Introduction

The dataset has been taken from Kaggle’s famous Titanic dataset where I will going to see linear regression between age and fare ticket. I want to see if a passenger’s age had any relationship with the affordability of fare.

library(tidyr)
library(dplyr)
## 
## Attaching package: 'dplyr'
## The following objects are masked from 'package:stats':
## 
##     filter, lag
## The following objects are masked from 'package:base':
## 
##     intersect, setdiff, setequal, union
titanic_ds <- read.csv("train.csv", header = TRUE)
glimpse(titanic_ds)
## Observations: 891
## Variables: 12
## $ PassengerId <int> 1, 2, 3, 4, 5, 6, 7, 8, 9, 10, 11, 12, 13, 14, 15,...
## $ Survived    <int> 0, 1, 1, 1, 0, 0, 0, 0, 1, 1, 1, 1, 0, 0, 0, 1, 0,...
## $ Pclass      <int> 3, 1, 3, 1, 3, 3, 1, 3, 3, 2, 3, 1, 3, 3, 3, 2, 3,...
## $ Name        <fct> "Braund, Mr.

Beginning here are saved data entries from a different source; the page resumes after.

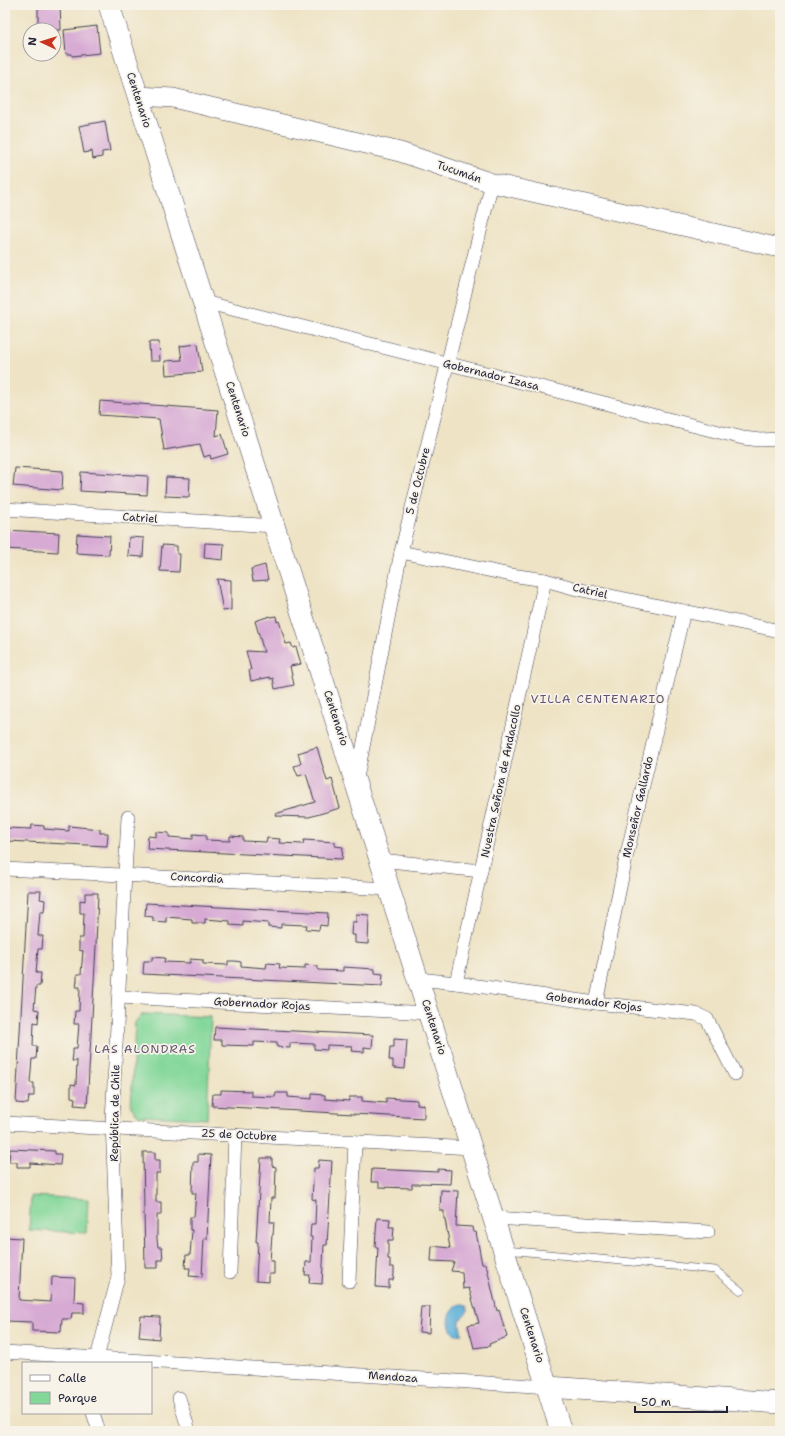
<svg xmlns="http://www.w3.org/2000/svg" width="785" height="1436" font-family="'Shantell Sans',sans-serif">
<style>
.green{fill:#82d799;stroke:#527c6a}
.water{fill:#5eb0d9;stroke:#40698a}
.building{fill:#d7aad4}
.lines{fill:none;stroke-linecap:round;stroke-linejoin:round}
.service-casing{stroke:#413f50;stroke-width:8}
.minor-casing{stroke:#413f50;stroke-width:14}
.secondary-casing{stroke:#413f50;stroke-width:20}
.primary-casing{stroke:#413f50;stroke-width:22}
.service{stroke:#fff;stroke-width:7}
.minor{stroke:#fff;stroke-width:13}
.secondary{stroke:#fff;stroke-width:19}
.primary{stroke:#fff;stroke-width:21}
.labels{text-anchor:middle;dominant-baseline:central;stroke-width:3.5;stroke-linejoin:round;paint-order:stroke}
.street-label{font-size:11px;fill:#22223b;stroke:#f7f3e8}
.neighbourhood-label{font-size:12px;letter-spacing:1px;fill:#615271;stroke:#f7f3e8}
</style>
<rect width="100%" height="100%" fill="#f7f3e8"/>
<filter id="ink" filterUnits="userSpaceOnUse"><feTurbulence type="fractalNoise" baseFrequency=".025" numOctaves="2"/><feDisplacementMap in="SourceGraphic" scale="8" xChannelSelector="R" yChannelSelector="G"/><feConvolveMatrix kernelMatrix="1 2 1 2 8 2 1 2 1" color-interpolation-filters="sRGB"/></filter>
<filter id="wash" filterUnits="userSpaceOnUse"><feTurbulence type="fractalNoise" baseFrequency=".012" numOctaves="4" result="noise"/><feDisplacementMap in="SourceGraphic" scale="16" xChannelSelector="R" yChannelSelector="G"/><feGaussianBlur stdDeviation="0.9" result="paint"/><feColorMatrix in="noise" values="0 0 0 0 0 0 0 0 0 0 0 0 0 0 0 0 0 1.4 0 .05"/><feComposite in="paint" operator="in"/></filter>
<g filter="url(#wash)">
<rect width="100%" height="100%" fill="#eee3c5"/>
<g class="green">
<polygon points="143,1014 211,1017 207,1119 139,1116 131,1107 135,1022"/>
<polygon points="31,1196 88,1199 86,1233 29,1230"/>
</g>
<path class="water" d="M464,1304l3,2 1,5c-10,10 -9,9 -6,23 -17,5 -18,-30 2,-30z"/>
<g id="blocks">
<g class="building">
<polygon points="38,5 60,5 61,30 40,30 40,23 38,23"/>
<polygon points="97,26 100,53 72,56 72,54 66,54 64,30"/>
<polygon points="105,121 110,151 102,152 102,157 93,159 92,151 84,153 79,126"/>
<polygon points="149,342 159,342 160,361 150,361"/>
<polygon points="198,344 202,372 166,375 165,361 182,360 180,346"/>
<polygon points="100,401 218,410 216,436 222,434 228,454 211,459 210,455 204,457 200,444 164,450 159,419 99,415"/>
<polygon points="15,468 63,471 62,490 13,486"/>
<polygon points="81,472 148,476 147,495 80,491"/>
<polygon points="166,477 190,478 189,497 165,496"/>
<polygon points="5,530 59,533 58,552 5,549"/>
<polygon points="77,534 110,536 109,555 76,553"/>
<polygon points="129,537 144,538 143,557 128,556"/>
<polygon points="205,543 224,544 223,560 204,558"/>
<polygon points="162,545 177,546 177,554 180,554 179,572 160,571"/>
<polygon points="265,565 268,580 253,581 251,569"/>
<polygon points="217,579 231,580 231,610 223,611"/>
<polygon points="270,616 270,617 276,616 277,622 279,621 286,644 291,643 293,648 296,647 301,664 290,666 294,685 275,689 273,678 270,679 270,677 251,681 249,670 251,670 246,651 264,652 255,621"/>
<polygon points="317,747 327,781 332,779 340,808 309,817 276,816 275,814 315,802 306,774 298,776 294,766 301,764 298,753"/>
<polygon points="32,825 44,826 44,829 69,831 69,826 100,829 100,833 108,833 107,846 7,841 7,838 5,838 5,828 31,829"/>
<polygon points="156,832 169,833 169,837 193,839 193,834 206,835 206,840 230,841 230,836 243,837 243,841 266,842 267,838 280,839 279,843 303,844 304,840 335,842 335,846 343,847 342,859 147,849 148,836 156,837"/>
<polygon points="28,891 41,891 40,899 45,900 44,912 40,912 38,936 43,936 42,949 38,949 36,973 41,973 40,986 36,986 34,1009 39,1010 38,1023 34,1022 33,1046 37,1046 36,1059 32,1059 30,1083 34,1083 34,1096 29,1096 28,1104 16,1103"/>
<polygon points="85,893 98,893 96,946 87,1106 74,1105 75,1098 71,1097 71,1084 76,1085 77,1061 72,1061 73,1054 73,1048 77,1048 79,1024 74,1024 75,1011 79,1011 80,987 76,987 77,981 77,974 81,974 83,951 79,950 79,938 83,938 84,913 80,913 80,900 85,901"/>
<polygon points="146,903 328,913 327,926 320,925 319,930 306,929 307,925 281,924 281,928 268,927 268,923 243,921 243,926 230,925 230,921 205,919 205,923 192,923 192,919 166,917 166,922 153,921 153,917 145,916"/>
<polygon points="356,914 369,915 368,944 355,943 355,935 351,935 352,922 356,922"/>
<polygon points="152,957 165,958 164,962 190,963 190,959 203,960 203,964 228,965 228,961 235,961 241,962 241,966 266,968 267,963 280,964 279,968 305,969 305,965 318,966 318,970 343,971 343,967 375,969 375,973 383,974 382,986 143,974 144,961 152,961"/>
<polygon points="215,1027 373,1035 372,1048 364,1047 364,1052 351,1051 352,1046 327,1045 327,1050 314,1049 314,1044 290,1043 290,1048 277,1047 277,1043 254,1042 254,1046 222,1045 222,1040 214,1040"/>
<polygon points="394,1039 407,1040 405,1069 393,1068 393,1060 389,1060 390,1047 394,1047"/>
<polygon points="221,1090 251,1091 251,1096 275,1097 276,1093 288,1093 288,1097 312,1099 312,1094 325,1095 325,1099 349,1101 349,1097 362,1097 362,1101 386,1103 386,1098 417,1100 417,1104 424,1105 424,1118 212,1106 213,1094 221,1094"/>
<polygon points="10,1149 55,1151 55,1154 61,1154 60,1165 30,1163 30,1167 17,1167 17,1162 9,1162"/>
<polygon points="143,1152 155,1152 155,1160 160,1160 160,1173 156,1173 156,1202 161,1202 161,1215 157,1215 157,1239 158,1247 162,1247 163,1260 158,1260 158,1268 145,1268"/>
<polygon points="198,1154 211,1155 207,1239 204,1238 202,1277 189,1276 190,1268 185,1268 186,1255 190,1255 192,1230 190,1230 190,1217 194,1217 196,1193 192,1193 193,1162 198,1162"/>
<polygon points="261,1158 272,1158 272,1166 276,1167 275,1198 271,1198 270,1222 274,1222 273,1235 272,1235 270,1261 274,1261 274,1274 269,1274 269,1282 256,1281 258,1242 256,1242"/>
<polygon points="319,1160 332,1161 327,1245 324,1245 322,1284 309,1283 310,1275 305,1275 306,1262 311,1262 312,1237 310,1237 311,1224 315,1224 316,1200 312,1199 314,1168 318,1168"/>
<polygon points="372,1169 438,1172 438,1169 451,1170 450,1184 420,1183 420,1184 412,1184 412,1188 379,1187 379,1182 371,1182"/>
<polygon points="441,1190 458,1191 456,1226 472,1227 473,1232 476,1232 482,1264 486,1264 497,1311 499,1310 507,1337 489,1344 490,1346 474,1348 468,1325 479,1323 469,1288 463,1289 462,1272 451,1271 454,1262 431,1261 432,1246 450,1248 445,1219 444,1219 444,1211 440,1211"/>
<polygon points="377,1218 390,1219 389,1227 394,1227 393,1240 388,1240 388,1259 390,1259 390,1267 394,1267 394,1274 393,1280 389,1280 389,1288 376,1287 378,1247 375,1247"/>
<polygon points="5,1237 22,1238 19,1300 51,1302 52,1277 75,1278 74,1302 84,1303 84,1313 72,1313 71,1319 62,1319 61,1332 32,1331 32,1322 5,1321"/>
<polygon points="421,1307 430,1307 429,1333 419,1332"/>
<polygon points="141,1316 160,1317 159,1339 139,1337"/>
</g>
</g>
</g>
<g filter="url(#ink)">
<use href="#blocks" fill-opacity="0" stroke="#413f50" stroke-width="1"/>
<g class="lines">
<g class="service-casing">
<polyline id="service" points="506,1250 715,1270 741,1291"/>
</g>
<g class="minor-casing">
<g id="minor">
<polyline points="204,302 743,438 760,440 780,439"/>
<polyline points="5,509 275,526"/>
<polyline points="401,552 511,575 545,580 577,589 780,631"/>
<polyline points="357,778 401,552 492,183"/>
<polyline points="381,860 481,871"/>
<polyline points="5,869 390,889"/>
<polyline points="419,979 456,983 596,1003 696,1014 707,1019 735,1074"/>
<polyline points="456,983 545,580"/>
<polyline points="119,997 429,1013"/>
<polyline points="596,1003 626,858 684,611"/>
<polyline points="5,1123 472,1148"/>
<polyline points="495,1218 708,1232"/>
<polyline points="230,1272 235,1135"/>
<polyline points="349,1281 355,1142"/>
<polyline points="5,1352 548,1387"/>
<polyline points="94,1363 97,1358 118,1277 112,1121 128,817"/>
<polyline points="179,1398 189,1431"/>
<polyline points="93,1413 99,1431"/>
</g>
</g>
<g class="secondary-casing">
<polyline id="secondary" points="138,96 173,98 400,152 492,183 780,248"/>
</g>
<g class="primary-casing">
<g id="primary">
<polyline points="109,5 561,1431"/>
<polyline points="548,1387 780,1403"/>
</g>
</g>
<use href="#service" class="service"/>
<use href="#minor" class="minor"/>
<use href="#secondary" class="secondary"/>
<use href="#primary" class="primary"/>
</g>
</g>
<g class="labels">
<g class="street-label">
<text transform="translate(139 100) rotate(72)">Centenario</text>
<text transform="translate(459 172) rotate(19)">Tucumán</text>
<text transform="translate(491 375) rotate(14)">Gobernador Izasa</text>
<text transform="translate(238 409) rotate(72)">Centenario</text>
<text transform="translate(418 481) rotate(-76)">5 de Octubre</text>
<text transform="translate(140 518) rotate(4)">Catriel</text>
<text transform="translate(590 591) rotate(13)">Catriel</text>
<text transform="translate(336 718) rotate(72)">Centenario</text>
<text transform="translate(501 781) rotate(-78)">Nuestra Señora de Andacollo</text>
<text transform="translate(638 807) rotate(-77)">Monseñor Gallardo</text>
<text transform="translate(197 878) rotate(3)">Concordia</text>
<text transform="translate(594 1002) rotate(7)">Gobernador Rojas</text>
<text transform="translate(262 1004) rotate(3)">Gobernador Rojas</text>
<text transform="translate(434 1027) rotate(72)">Centenario</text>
<text transform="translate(115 1113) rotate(-89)">República de Chile</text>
<text transform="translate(239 1135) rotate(3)">25 de Octubre</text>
<text transform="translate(532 1335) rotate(72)">Centenario</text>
<text transform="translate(393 1377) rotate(4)">Mendoza</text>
</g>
<g class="neighbourhood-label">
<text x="598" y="699">VILLA CENTENARIO</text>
<text x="145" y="1049">LAS ALONDRAS</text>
</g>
</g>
<rect width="785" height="1436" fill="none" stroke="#f7f3e8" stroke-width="20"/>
<rect x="22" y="1362" width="130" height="52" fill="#f7f3e8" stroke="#a29fa3"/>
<rect x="30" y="1375" width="20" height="6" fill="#ffffff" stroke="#a29fa3"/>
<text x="58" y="1382" font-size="12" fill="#22223b">Calle</text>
<rect x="30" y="1392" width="20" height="12" fill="#82d799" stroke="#a29fa3"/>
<text x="58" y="1402" font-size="12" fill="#22223b">Parque</text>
<g transform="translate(42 42) rotate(274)"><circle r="19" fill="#f7f3e8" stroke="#a29fa3"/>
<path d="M0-3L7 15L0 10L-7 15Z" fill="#c8321e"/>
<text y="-6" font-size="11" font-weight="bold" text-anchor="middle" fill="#22223b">N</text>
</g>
<path d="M635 1406v6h92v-6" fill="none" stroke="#22223b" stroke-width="2"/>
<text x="641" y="1406" font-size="12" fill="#22223b" stroke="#f7f3e8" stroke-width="3" paint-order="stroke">50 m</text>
</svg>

Owen Harris", "Cumings, Mrs. John Bra...
## $ Sex         <fct> male, female, female, female, male, male, male, ma...
## $ Age         <dbl> 22, 38, 26, 35, 35, NA, 54, 2, 27, 14, 4, 58, 20, ...
## $ SibSp       <int> 1, 1, 0, 1, 0, 0, 0, 3, 0, 1, 1, 0, 0, 1, 0, 0, 4,...
## $ Parch       <int> 0, 0, 0, 0, 0, 0, 0, 1, 2, 0, 1, 0, 0, 5, 0, 0, 1,...
## $ Ticket      <fct> A/5 21171, PC 17599, STON/O2. 3101282, 113803, 373...
## $ Fare        <dbl> 7.2500, 71.2833, 7.9250, 53.1000, 8.0500, 8.4583, ...
## $ Cabin       <fct> , C85, , C123, , , E46, , , , G6, C103, , , , , , ...
## $ Embarked    <fct> S, C, S, S, S, Q, S, S, S, C, S, S, S, S, S, S, Q,...

Regression Model

model <- lm(Fare ~ Age, titanic_ds)
summary(model)
## 
## Call:
## lm(formula = Fare ~ Age, data = titanic_ds)
## 
## Residuals:
##    Min     1Q Median     3Q    Max 
## -42.42 -24.49 -17.60   2.33 475.78 
## 
## Coefficients:
##             Estimate Std. Error t value Pr(>|t|)    
## (Intercept)  24.3009     4.4922   5.410 8.64e-08 ***
## Age           0.3500     0.1359   2.575   0.0102 *  
## ---
## Signif. codes:  0 '***' 0.001 '**' 0.01 '*' 0.05 '.' 0.1 ' ' 1
## 
## Residual standard error: 52.71 on 712 degrees of freedom
##   (177 observations deleted due to missingness)
## Multiple R-squared:  0.009229,   Adjusted R-squared:  0.007837 
## F-statistic: 6.632 on 1 and 712 DF,  p-value: 0.01022

Age describes the fare 0.9229% which is not very significant factor to describe the purchsing of fare. Although there is still positive relationship between age and fare. With the 1 unit increase in age, fare increases slightly by 0.35 units.

The model is :

Fare = 24.3009 + 0.35(Age)

Residual Analysis

par(mfrow=c(2,2))
plot(model)

hist(titanic_ds$Age)
hist(titanic_ds$Fare)

The data is not normal and pattern can be also seen from the plot. Hence, this model is not satisfying the requirements of linear regression and cannot be used for further analysis without fixing the issues. It can be verified from the histogram for ‘Fare’ above.